A non-singular conic \(S\) and two points \(A_1\), \(A_2\) are in general position in a plane, and \(P\) is a variable point such that the lines \(A_1 P\), \(A_2 P\) are conjugate with respect to \(S\). Prove that the locus of \(P\) is a non-singular conic \(S'\) through \(A_1\), \(A_2\) and that the line \(A_1 A_2\) has the same pole with respect to \(S\) and \(S'\). Discuss the special cases when (i) \(A_1\), \(A_2\) are conjugate with respect to \(S\); (ii) the line \(A_1 A_2\) touches \(S\).
A billiard ball \(A\) is at rest when it is struck obliquely by another billiard ball \(B\). The collision is perfectly elastic and the balls are smooth. Show that it is possible to determine the ratio of the masses of \(A\) and \(B\) solely from measurements of the angles between the final paths of \(A\) and \(B\) and the initial path of \(B\).
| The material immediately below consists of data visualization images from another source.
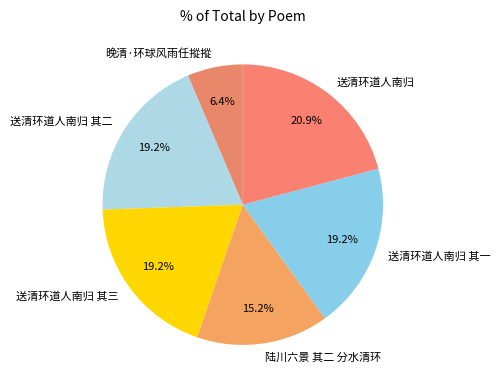

Approximately how many times larger is the value at 送清环道人南归 其三 compared to 陆川六景 其二 分水清环?

1.3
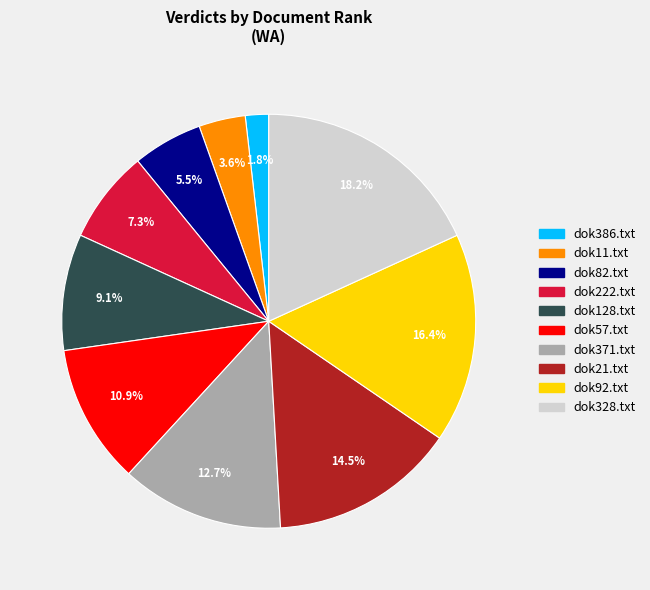

How many slices are in this pie chart?

10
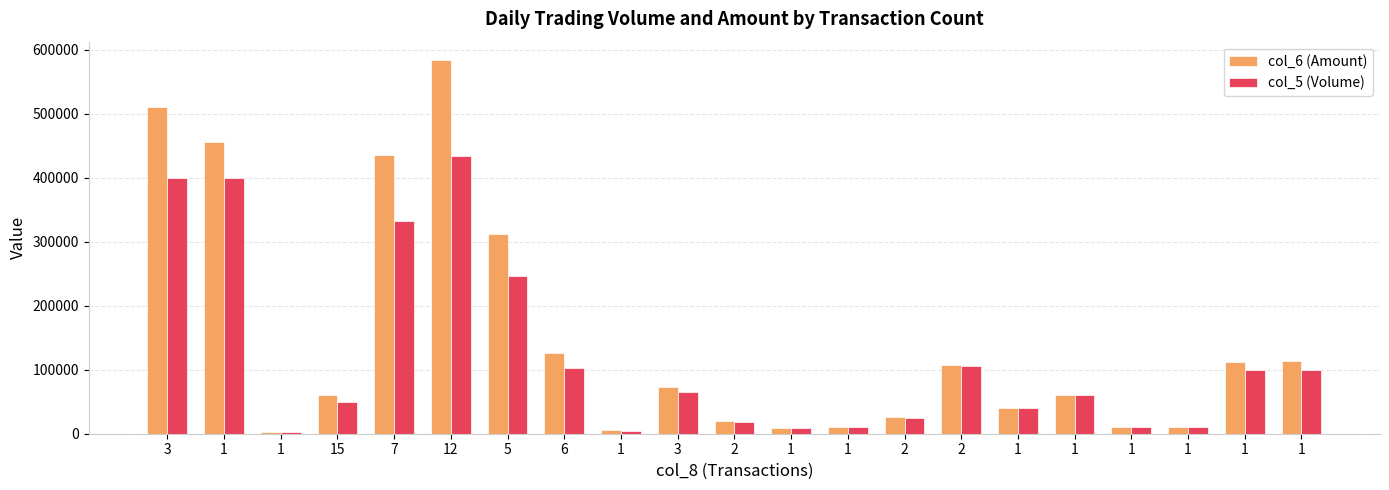

How many distinct data groups are displayed?

2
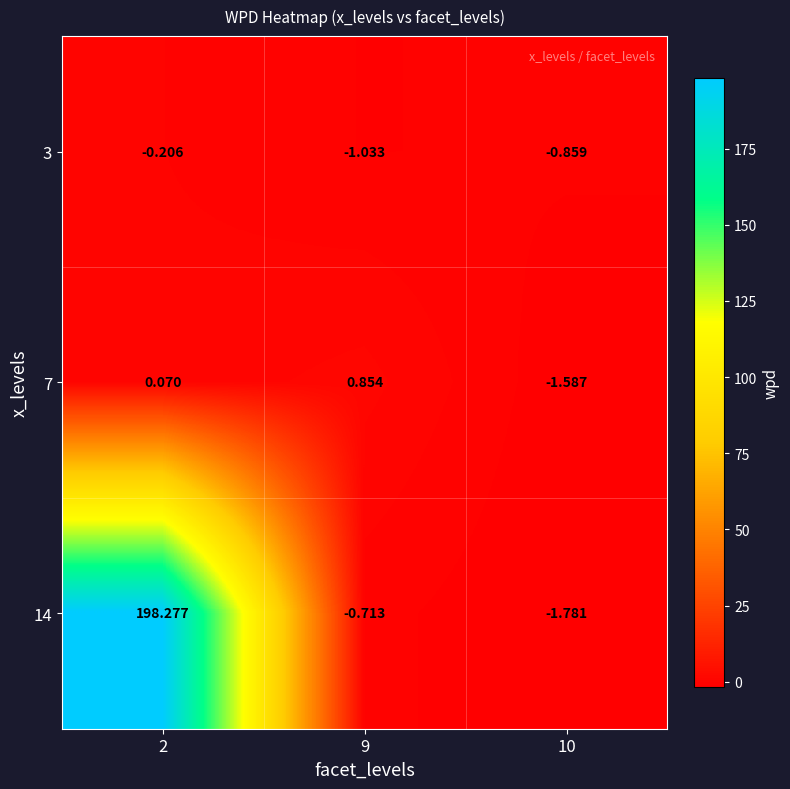

Rank the series at 2 from highest to lowest value.

14, 7, 3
Metal of uniform density is to be made into a body of externally cylindrical shape, symmetric about any plane through the axis of the cylinder, but possibly hollow. The body is to be rolled down a rough inclined plane of coefficient of friction \(\mu\) with its axis of symmetry horizontal. The inclination of the plane to the horizontal can be adjusted but the cylinder must roll. How should the cylinder be designed if it is to roll down the plane as quickly as possible?